Qwen3-Coder-Next Technical Report
Problem Statement
Most high-performing coding models require large active parameter counts at inference time, making deployment expensive and slow. Existing models are often trained on static code datasets without grounding in executable environments, limiting their ability to act as autonomous coding agents. This work investigates how far efficient sparse models can be pushed using agentic training signals derived directly from real execution feedback.
Key Novelty
- MoE architecture with 80B total but only 3B active parameters, enabling strong capability at low inference cost for coding agents
- Large-scale synthesis of verifiable coding tasks paired with executable environments, enabling mid-training and RL directly from environment execution feedback
- Open release of both base and instruction-tuned variants of an agent-specialized coding model, supporting community research and deployment
Evaluation Highlights
- Competitive performance on SWE-Bench (software engineering agentic benchmark) relative to its 3B active parameter footprint
- Strong results on Terminal-Bench, demonstrating agent-centric capabilities in terminal/shell-based coding tasks
Breakthrough Assessment
Methodology
- Pre-train an 80B MoE model with 3B active parameters on large-scale code and general data to establish a strong base
- Perform mid-training on synthetically generated verifiable coding tasks with paired executable environments, allowing the model to receive direct correctness signals from code execution
- Apply reinforcement learning (policy optimization) using environment feedback as reward signal to further align the model toward agentic coding task completion
System Components
80 billion total parameters with only ~3 billion activated per forward pass via mixture-of-experts routing, drastically reducing inference cost while retaining large model capacity
Large-scale automated generation of coding tasks that have ground-truth verifiable outcomes (e.g., passing test suites), each paired with a sandboxed executable environment
Supervised or self-improvement training phase using execution feedback from synthesized tasks to teach the model multi-step coding agent behaviors before RL
RL phase where the model interacts with executable coding environments and receives reward signals based on task completion, enabling policy improvement beyond imitation
Fine-tuned version of the base model optimized for instruction following in real-world coding agent deployments, released as open weights
Results
| Benchmark | Comparable Open Models (similar active params) | Qwen3-Coder-Next | Delta |
|---|---|---|---|
| SWE-Bench (agentic SW engineering) | Competitive small/mid active-param models | Competitive (top tier for 3B active params) | Positive relative to active param class |
| Terminal-Bench (agentic terminal tasks) | Prior open coding agents | Strong performance | Positive relative to active param class |
| Inference Efficiency | Dense 7B-13B models (comparable active params) | 3B active params from 80B MoE | Lower inference cost at higher effective capacity |
Key Takeaways
- MoE sparsity is a practical path to building powerful coding agents without paying full inference costs — 3B active parameters from an 80B model can rival dense models many times larger in active compute
- Training coding agents with verifiable tasks in executable environments (rather than static corpora) is critical for developing true agentic capabilities like multi-step debugging and tool use
- The open release of both base and instruction-tuned versions makes this directly useful for practitioners building coding assistants, autonomous agents, or fine-tuning on domain-specific coding tasks
Abstract
We present Qwen3-Coder-Next, an open-weight language model specialized for coding agents.

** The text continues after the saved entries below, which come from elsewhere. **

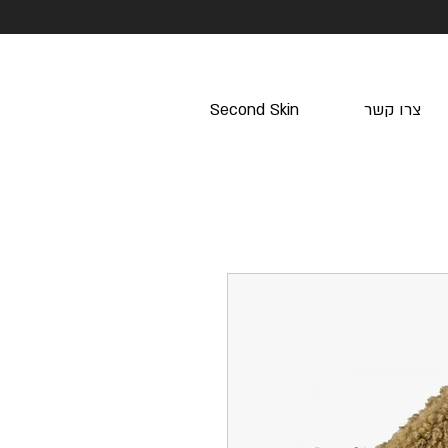
צרו קשר
Second Skin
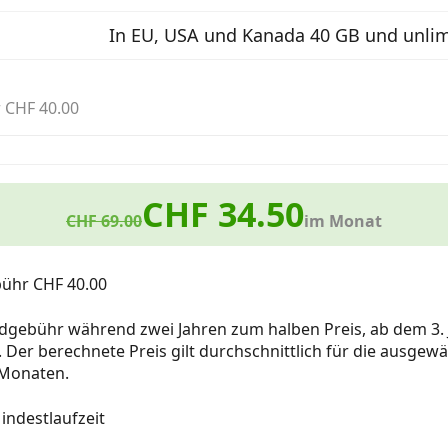
In EU, USA und Kanada 40 GB und unlimi
 CHF 40.00
CHF 34.50
CHF 69.00
im Monat
bühr CHF 40.00
dgebühr während zwei Jahren zum halben Preis, ab dem 3. 
 Der berechnete Preis gilt durchschnittlich für die ausgew
Monaten.
ndestlaufzeit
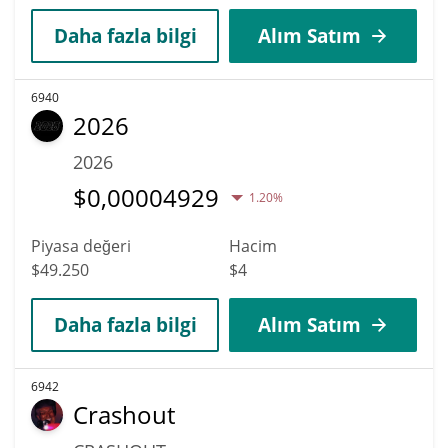
Daha fazla bilgi
Alım Satım
6940
2026
2026
$
0,00004929
1.20%
Piyasa değeri
Hacim
$49.250
$4
Daha fazla bilgi
Alım Satım
6942
Crashout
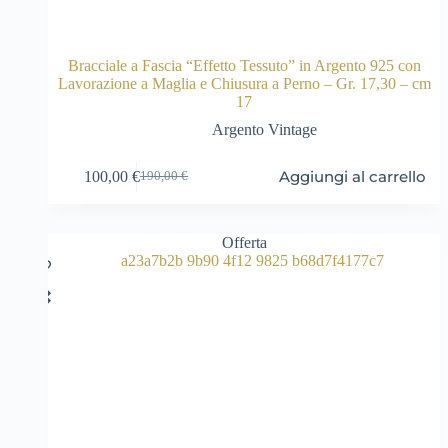
Bracciale a Fascia “Effetto Tessuto” in Argento 925 con
Lavorazione a Maglia e Chiusura a Perno – Gr. 17,30 – cm
17
Argento Vintage
Aggiungi al carrello
100,00
€
190,00
€
Il
Il
prezzo
prezzo
originale
attuale
era:
è:
Offerta
190,00 €.
100,00 €.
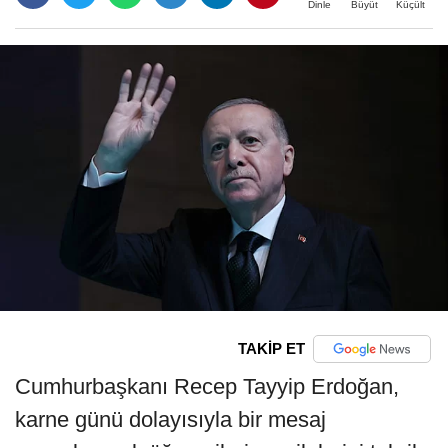
Büyüt
Küçült
Dinle
TAKİP ET
Cumhurbaşkanı Recep Tayyip Erdoğan,
karne günü dolayısıyla bir mesaj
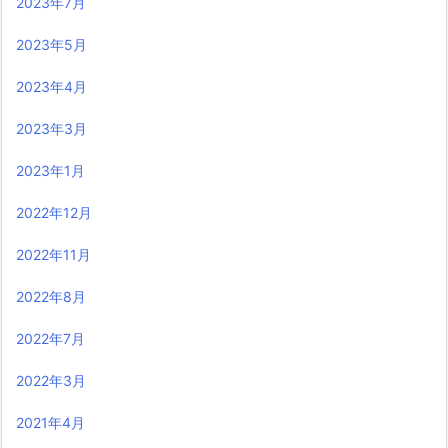
2023年7月
2023年5月
2023年4月
2023年3月
2023年1月
2022年12月
2022年11月
2022年8月
2022年7月
2022年3月
2021年4月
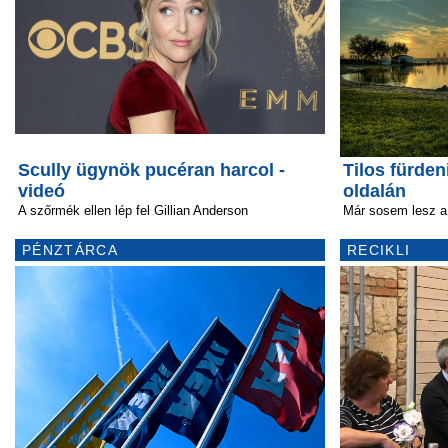
Scully ügynök pucéran harcol -
Tilos fürden
videó
oldalán
A szőrmék ellen lép fel Gillian Anderson
Már sosem lesz a 
PÉNZTÁRCA
RECIKLI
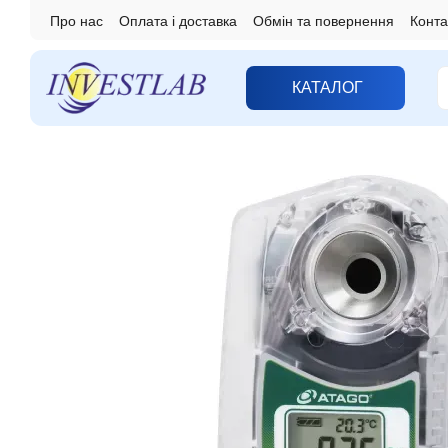
Перейти до основного контенту
Про нас
Оплата і доставка
Обмін та повернення
Конта
КАТАЛОГ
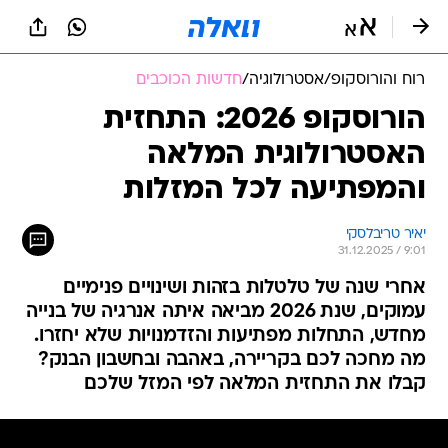
רוח והורוסקופ
/
אסטרולוגיה
/
חדשות הכוכבים
הורוסקופ 2026: התחזית
האסטרולוגית המלאה
והמפתיעה לכל המזלות
יאיר טריבלסקי
31.12.2025 / 9:01
אחרי שנה של טלטלות בזהות ושינויים פנימיים
עמוקים, שנת 2026 מביאה איתה אנרגיה של בנייה
מחדש, התחלות מפתיעות והזדמנויות שלא יחזרו.
מה מחכה לכם בקריירה, באהבה ובחשבון הבנק?
קבלו את התחזית המלאה לפי המזל שלכם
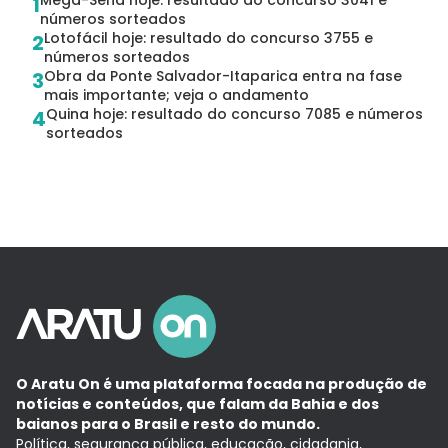
Mega-Sena hoje: resultado do concurso 3041 e
1
números sorteados
Lotofácil hoje: resultado do concurso 3755 e
2
números sorteados
Obra da Ponte Salvador-Itaparica entra na fase
3
mais importante; veja o andamento
Quina hoje: resultado do concurso 7085 e números
4
sorteados
O Aratu On é uma plataforma focada na produção de
notícias e conteúdos, que falam da Bahia e dos
baianos para o Brasil e resto do mundo.
Política, segurança pública, educação, cidadania,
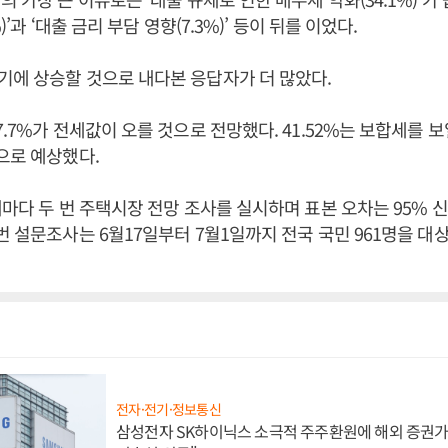
)’과 ‘대출 금리 부담 영향(7.3%)’ 등이 뒤를 이었다.
에 상승할 것으로 내다본 응답자가 더 많았다.
.7%가 전세값이 오를 것으로 전망했다. 41.52%는 보합세를 보일 
으로 예상했다.
해마다 두 번 주택시장 전망 조사를 실시하며 표본 오차는 95% 신
번 설문조사는 6월17일부터 7월1일까지 전국 국민 961명을 대
전자·전기·정보통신
삼성전자 SK하이닉스 소극적 주주환원에 해외 증권가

Qwen3-Coder-Next is an 80-billion-parameter model that activates only 3 billion parameters during inference, enabling strong coding capability with efficient inference. In this work, we explore how far strong training recipes can push the capability limits of models with small parameter footprints. To achieve this, we perform agentic training through large-scale synthesis of verifiable coding tasks paired with executable environments, allowing learning directly from environment feedback via mid-training and reinforcement learning. Across agent-centric benchmarks including SWE-Bench and Terminal-Bench, Qwen3-Coder-Next achieves competitive performance relative to its active parameter count. We release both base and instruction-tuned open-weight versions to support research and real-world coding agent development.